Microstructure-Mechanical Properties Relationships in Quenching and Partitioning (Q&P) Processed Advanced High Strength Steels (AHSS)

Abstract

The use of advanced high-strength steels (AHSS) has increased significantly in recent years, particularly in the automotive industry where the need for mass avoidance is paramount in efforts to increase fuel economy without sacrificing passenger safety. The quenching and partitioning (Q&P) processing of AHSS has been shown to result in a clear improvement of their strength and ductility combinations. The selection of the quench temperature during Q&P processing makes it possible to obtain a wide range of mechanical properties for the final martensite-austenite microstructures.

Although various Q&P steels have been investigated in earlier studies, fundamental questions regarding the mechanisms operating during the partitioning stage have remained. The present study provides a direct atomic-scale evidence for the partitioning of both interstitial carbon and substitutional Mn and Si, during the Q&P processing of medium Mn steel by means of 3-dimensional atom probe tomography. The experimental results were compared to results of a numerical simulation of the kinetics of carbon, Si and Mn partitioning during Q&P processing assuming an immobile martensite-austenite phase boundary.
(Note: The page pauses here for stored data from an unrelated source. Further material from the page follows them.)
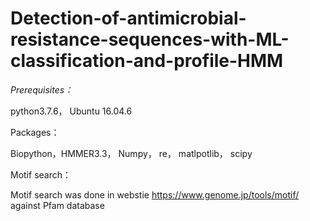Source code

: # Detection-of-antimicrobial-resistance-sequences-with-ML-classification-and-profile-HMM
_Prerequisites：_

python3.7.6，
Ubuntu 16.04.6 

Packages：

Biopython，HMMER3.3， Numpy， re， matlpotlib， scipy

Motif search：

Motif search was done in webstie https://www.genome.jp/tools/motif/ against Pfam database




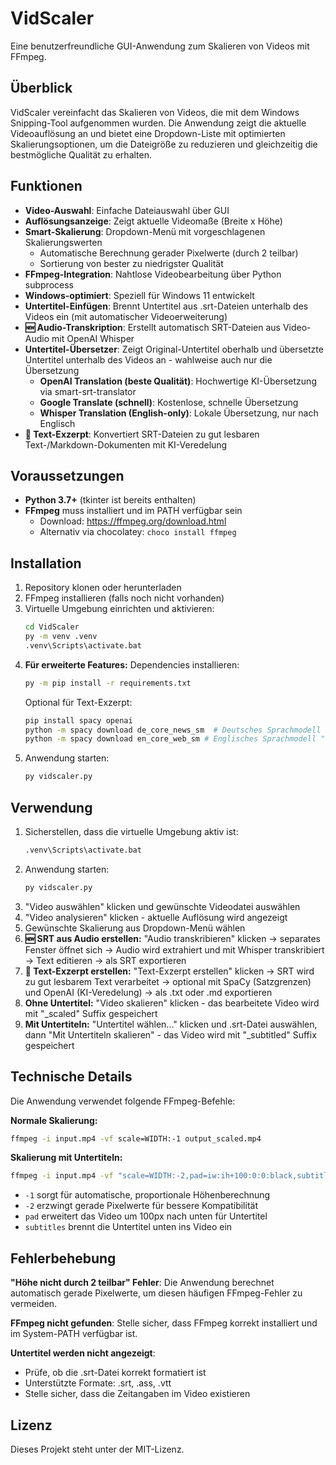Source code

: # VidScaler

Eine benutzerfreundliche GUI-Anwendung zum Skalieren von Videos mit FFmpeg.

## Überblick

VidScaler vereinfacht das Skalieren von Videos, die mit dem Windows Snipping-Tool aufgenommen wurden. Die Anwendung zeigt die aktuelle Videoauflösung an und bietet eine Dropdown-Liste mit optimierten Skalierungsoptionen, um die Dateigröße zu reduzieren und gleichzeitig die bestmögliche Qualität zu erhalten.

## Funktionen

- **Video-Auswahl**: Einfache Dateiauswahl über GUI
- **Auflösungsanzeige**: Zeigt aktuelle Videomaße (Breite x Höhe)
- **Smart-Skalierung**: Dropdown-Menü mit vorgeschlagenen Skalierungswerten
  - Automatische Berechnung gerader Pixelwerte (durch 2 teilbar)
  - Sortierung von bester zu niedrigster Qualität
- **FFmpeg-Integration**: Nahtlose Videobearbeitung über Python subprocess
- **Windows-optimiert**: Speziell für Windows 11 entwickelt
- **Untertitel-Einfügen**: Brennt Untertitel aus .srt-Dateien unterhalb des Videos ein (mit automatischer Videoerweiterung)
- **🆕 Audio-Transkription**: Erstellt automatisch SRT-Dateien aus Video-Audio mit OpenAI Whisper
- **Untertitel-Übersetzer**: Zeigt Original-Untertitel oberhalb und übersetzte Untertitel unterhalb des Videos an - wahlweise auch nur die Übersetzung
  - **OpenAI Translation (beste Qualität)**: Hochwertige KI-Übersetzung via smart-srt-translator 
  - **Google Translate (schnell)**: Kostenlose, schnelle Übersetzung
  - **Whisper Translation (English-only)**: Lokale Übersetzung, nur nach Englisch
- **📄 Text-Exzerpt**: Konvertiert SRT-Dateien zu gut lesbaren Text-/Markdown-Dokumenten mit KI-Veredelung

## Voraussetzungen

- **Python 3.7+** (tkinter ist bereits enthalten)
- **FFmpeg** muss installiert und im PATH verfügbar sein
  - Download: https://ffmpeg.org/download.html
  - Alternativ via chocolatey: `choco install ffmpeg`

## Installation

1. Repository klonen oder herunterladen
2. FFmpeg installieren (falls noch nicht vorhanden)
3. Virtuelle Umgebung einrichten und aktivieren:
   ```bash
   cd VidScaler
   py -m venv .venv
   .venv\Scripts\activate.bat
   ```
4. **Für erweiterte Features:** Dependencies installieren:
   ```bash
   py -m pip install -r requirements.txt
   ```
   Optional für Text-Exzerpt:
   ```bash
   pip install spacy openai
   python -m spacy download de_core_news_sm  # Deutsches Sprachmodell
   python -m spacy download en_core_web_sm # Englisches Sprachmodell "efficiency"
   ```
5. Anwendung starten:
   ```bash
   py vidscaler.py
   ```

## Verwendung

1. Sicherstellen, dass die virtuelle Umgebung aktiv ist:
   ```bash
   .venv\Scripts\activate.bat
   ```
2. Anwendung starten:
   ```bash
   py vidscaler.py
   ```
3. "Video auswählen" klicken und gewünschte Videodatei auswählen
4. "Video analysieren" klicken - aktuelle Auflösung wird angezeigt
5. Gewünschte Skalierung aus Dropdown-Menü wählen
6. **🆕 SRT aus Audio erstellen:** "Audio transkribieren" klicken → separates Fenster öffnet sich → Audio wird extrahiert und mit Whisper transkribiert → Text editieren → als SRT exportieren
7. **📄 Text-Exzerpt erstellen:** "Text-Exzerpt erstellen" klicken → SRT wird zu gut lesbarem Text verarbeitet → optional mit SpaCy (Satzgrenzen) und OpenAI (KI-Veredelung) → als .txt oder .md exportieren
8. **Ohne Untertitel:** "Video skalieren" klicken - das bearbeitete Video wird mit "_scaled" Suffix gespeichert
9. **Mit Untertiteln:** "Untertitel wählen..." klicken und .srt-Datei auswählen, dann "Mit Untertiteln skalieren" - das Video wird mit "_subtitled" Suffix gespeichert

## Technische Details

Die Anwendung verwendet folgende FFmpeg-Befehle:

**Normale Skalierung:**
```bash
ffmpeg -i input.mp4 -vf scale=WIDTH:-1 output_scaled.mp4
```

**Skalierung mit Untertiteln:**
```bash
ffmpeg -i input.mp4 -vf "scale=WIDTH:-2,pad=iw:ih+100:0:0:black,subtitles=subtitles.srt:force_style='Alignment=2,MarginV=20'" output_subtitled.mp4
```

- `-1` sorgt für automatische, proportionale Höhenberechnung
- `-2` erzwingt gerade Pixelwerte für bessere Kompatibilität  
- `pad` erweitert das Video um 100px nach unten für Untertitel
- `subtitles` brennt die Untertitel unten ins Video ein

## Fehlerbehebung

**"Höhe nicht durch 2 teilbar" Fehler**: 
Die Anwendung berechnet automatisch gerade Pixelwerte, um diesen häufigen FFmpeg-Fehler zu vermeiden.

**FFmpeg nicht gefunden**: 
Stelle sicher, dass FFmpeg korrekt installiert und im System-PATH verfügbar ist.

**Untertitel werden nicht angezeigt**:
- Prüfe, ob die .srt-Datei korrekt formatiert ist
- Unterstützte Formate: .srt, .ass, .vtt
- Stelle sicher, dass die Zeitangaben im Video existieren

## Lizenz

Dieses Projekt steht unter der MIT-Lizenz.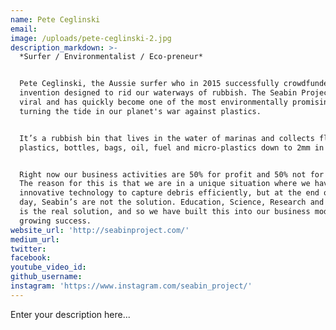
```yaml
---
name: Pete Ceglinski
email:
image: /uploads/pete-ceglinski-2.jpg
description_markdown: >-
  *Surfer / Environmentalist / Eco-preneur*


  Pete Ceglinski, the Aussie surfer who in 2015 successfully crowdfunded an
  invention designed to rid our waterways of rubbish. The Seabin Project went
  viral and has quickly become one of the most environmentally promising ways of
  turning the tide in our planet's war against plastics.


  It’s a rubbish bin that lives in the water of marinas and collects floating
  plastics, bottles, bags, oil, fuel and micro-plastics down to 2mm in size.


  Right now our business activities are 50% for profit and 50% not for profit.
  The reason for this is that we are in a unique situation where we have
  innovative technology to capture debris efficiently, but at the end of the
  day, Seabin’s are not the solution. Education, Science, Research and Community
  is the real solution, and so we have built this into our business model with
  growing success.
website_url: 'http://seabinproject.com/'
medium_url:
twitter:
facebook:
youtube_video_id:
github_username:
instagram: 'https://www.instagram.com/seabin_project/'
---
```


Enter your description here...
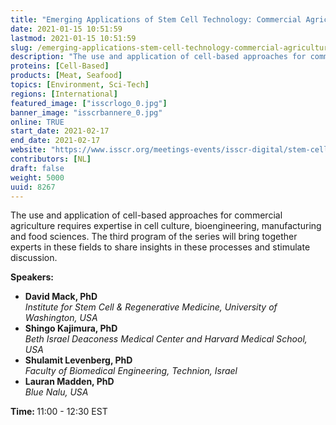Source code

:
 ```yaml
---
title: "Emerging Applications of Stem Cell Technology: Commercial Agriculture"
date: 2021-01-15 10:51:59
lastmod: 2021-01-15 10:51:59
slug: /emerging-applications-stem-cell-technology-commercial-agriculture
description: "The use and application of cell-based approaches for commercial agriculture requires expertise in cell culture, bioengineering, manufacturing and food sciences. The third program of the series will bring together experts in these fields to share insights in these processes and stimulate discussion.Speakers:"
proteins: [Cell-Based]
products: [Meat, Seafood]
topics: [Environment, Sci-Tech]
regions: [International]
featured_image: ["isscrlogo_0.jpg"]
banner_image: "isscrbannere_0.jpg"
online: TRUE
start_date: 2021-02-17
end_date: 2021-02-17
website: "https://www.isscr.org/meetings-events/isscr-digital/stem-cells-and-global-sustainability"
contributors: [NL]
draft: false
weight: 5000
uuid: 8267
---
```

<p>The use and application of cell-based approaches for commercial agriculture requires expertise in cell culture, bioengineering, manufacturing and food sciences. The third program of the series will bring together experts in these fields to share insights in these processes and stimulate discussion.</p>
<p><strong>Speakers:</strong></p>
<ul>
<li><strong>David Mack, PhD</strong><br />
	<em>Institute for Stem Cell & Regenerative Medicine, University of Washington, USA</em></li>
<li><strong>Shingo Kajimura, PhD</strong><br />
	<em>Beth Israel Deaconess Medical Center and Harvard Medical School, USA</em></li>
<li><strong>Shulamit Levenberg, PhD</strong><br />
	<em>Faculty of Biomedical Engineering, Technion, Israel</em></li>
<li><strong>Lauran Madden, PhD</strong><br />
	<em>Blue Nalu, USA</em></li>
</ul>
<p><strong>Time: </strong>11:00 - 12:30 EST</p>
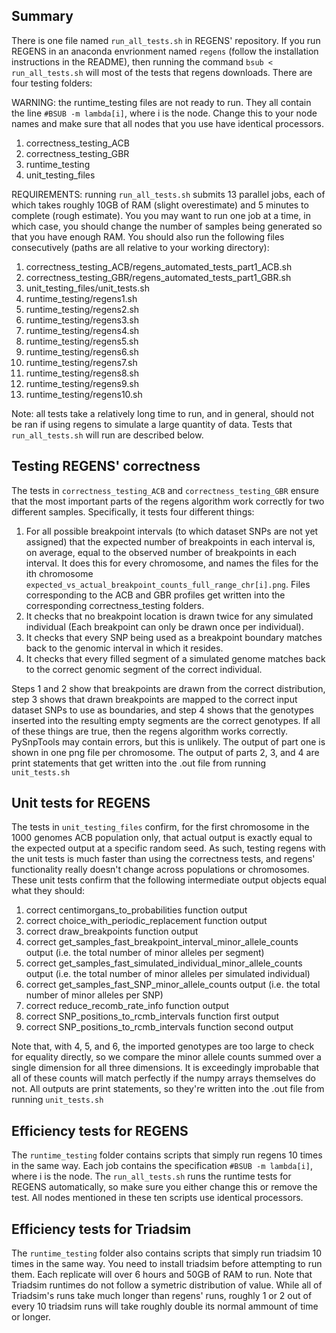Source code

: ## Summary

There is one file named `run_all_tests.sh` in REGENS' repository. If you run REGENS in an anaconda envrionment named `regens` (follow the installation instructions in the README), then running the command `bsub < run_all_tests.sh` will most of the tests that regens downloads. There are four testing folders: 

WARNING: the runtime_testing files are not ready to run. They all contain the line `#BSUB -m lambda[i]`, where i is the node. Change this to your node names and make sure that all nodes that you use have identical processors. 

1. correctness_testing_ACB
2. correctness_testing_GBR
3. runtime_testing
4. unit_testing_files

REQUIREMENTS: running `run_all_tests.sh` submits 13 parallel jobs, each of which takes roughly 10GB of RAM (slight overestimate) and 5 minutes to complete (rough estimate). You you may want to run one job at a time, in which case, you should change the number of samples being generated so that you have enough RAM. You should also run the following files consecutively (paths are all relative to your working directory):

1. correctness_testing_ACB/regens_automated_tests_part1_ACB.sh
2. correctness_testing_GBR/regens_automated_tests_part1_GBR.sh
3. unit_testing_files/unit_tests.sh
4. runtime_testing/regens1.sh
5. runtime_testing/regens2.sh
6. runtime_testing/regens3.sh
7. runtime_testing/regens4.sh
8. runtime_testing/regens5.sh
9. runtime_testing/regens6.sh
10. runtime_testing/regens7.sh
11. runtime_testing/regens8.sh
12. runtime_testing/regens9.sh
13. runtime_testing/regens10.sh

Note: all tests take a relatively long time to run, and in general, should not be ran if using regens to simulate a large quantity of data. Tests that `run_all_tests.sh` will run are described below. 

## Testing REGENS' correctness

The tests in `correctness_testing_ACB` and `correctness_testing_GBR` ensure that the most important parts of the regens algorithm work correctly for two different samples. Specifically, it tests four different things:

1. For all possible breakpoint intervals (to which dataset SNPs are not yet assigned) that the expected number of breakpoints in each interval is, on average, equal to the observed number of breakpoints in each interval. It does this for every chromosome, and names the files for the ith chromosome `expected_vs_actual_breakpoint_counts_full_range_chr[i].png`. Files corresponding to the ACB and GBR profiles get written into the corresponding correctness_testing folders. 
2. It checks that no breakpoint location is drawn twice for any simulated individual (Each breakpoint can only be drawn once per individual). 
3. It checks that every SNP being used as a breakpoint boundary matches back to the genomic interval in which it resides.
4. It checks that every filled segment of a simulated genome matches back to the correct genomic segment of the correct individual. 

Steps 1 and 2 show that breakpoints are drawn from the correct distribution, step 3 shows that drawn breakpoints are mapped to the correct input dataset SNPs to use as boundaries, and step 4 shows that the genotypes inserted into the resulting empty segments are the correct genotypes. If all of these things are true, then the regens algorithm works correctly. PySnpTools may contain errors, but this is unlikely. The output of part one is shown in one png file per chromosome. The output of parts 2, 3, and 4 are print statements that get written into the .out file from running `unit_tests.sh`

## Unit tests for REGENS

The tests in `unit_testing_files` confirm, for the first chromosome in the 1000 genomes ACB population only, that actual output is exactly equal to the expected output at a specific random seed. As such, testing regens with the unit tests is much faster than using the correctness tests, and regens' functionality really doesn't change across populations or chromosomes. These unit tests confirm that the following intermediate output objects equal what they should:

1. correct centimorgans_to_probabilities function output
2. correct choice_with_periodic_replacement function output
3. correct draw_breakpoints function output
4. correct get_samples_fast_breakpoint_interval_minor_allele_counts output (i.e. the total number of minor alleles per segment)
5. correct get_samples_fast_simulated_individual_minor_allele_counts output (i.e. the total number of minor alleles per simulated individual)
6. correct get_samples_fast_SNP_minor_allele_counts output (i.e. the total number of minor alleles per SNP)
7. correct reduce_recomb_rate_info function output
8. correct SNP_positions_to_rcmb_intervals function first output
9. correct SNP_positions_to_rcmb_intervals function second output

Note that, with 4, 5, and 6, the imported genotypes are too large to check for equality directly, so we compare the minor allele counts summed over a single dimension for all three dimensions. It is exceedingly improbable that all of these counts will match perfectly if the numpy arrays themselves do not. All outputs are print statements, so they're written into the .out file from running `unit_tests.sh`

## Efficiency tests for REGENS

The `runtime_testing` folder contains scripts that simply run regens 10 times in the same way. Each job contains the specification `#BSUB -m lambda[i]`, where i is the node. The `run_all_tests.sh`  runs the runtime tests for REGENS automatically, so make sure you either change this or remove the test. All nodes mentioned in these ten scripts use identical processors. 

## Efficiency tests for Triadsim

The `runtime_testing` folder also contains scripts that simply run triadsim 10 times in the same way. You need to install triadsim before attempting to run them. Each replicate will over 6 hours and 50GB of RAM to run. Note that Triadsim runtimes do not follow a symetric distribution of value. While all of Triadsim's runs take much longer than regens' runs, roughly 1 or 2 out of every 10 triadsim runs will take roughly double its normal ammount of time or longer.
The present work also analyzed the application of Q&P processing to medium Mn steels and press hardening steels (PHS) to obtain a new type of ultra high-strength steel with a martensite+austenite microstructure. The selection of the quench temperature makes it possible to vary the ultimate tensile strength within a range of 500 MPa. The processing leads to low carbon lath martensite matrix with a controlled volume fraction of retained austenite. A physically-based model describing the relationship between the microstructure and the mechanical properties of Q&P processed steels was developed.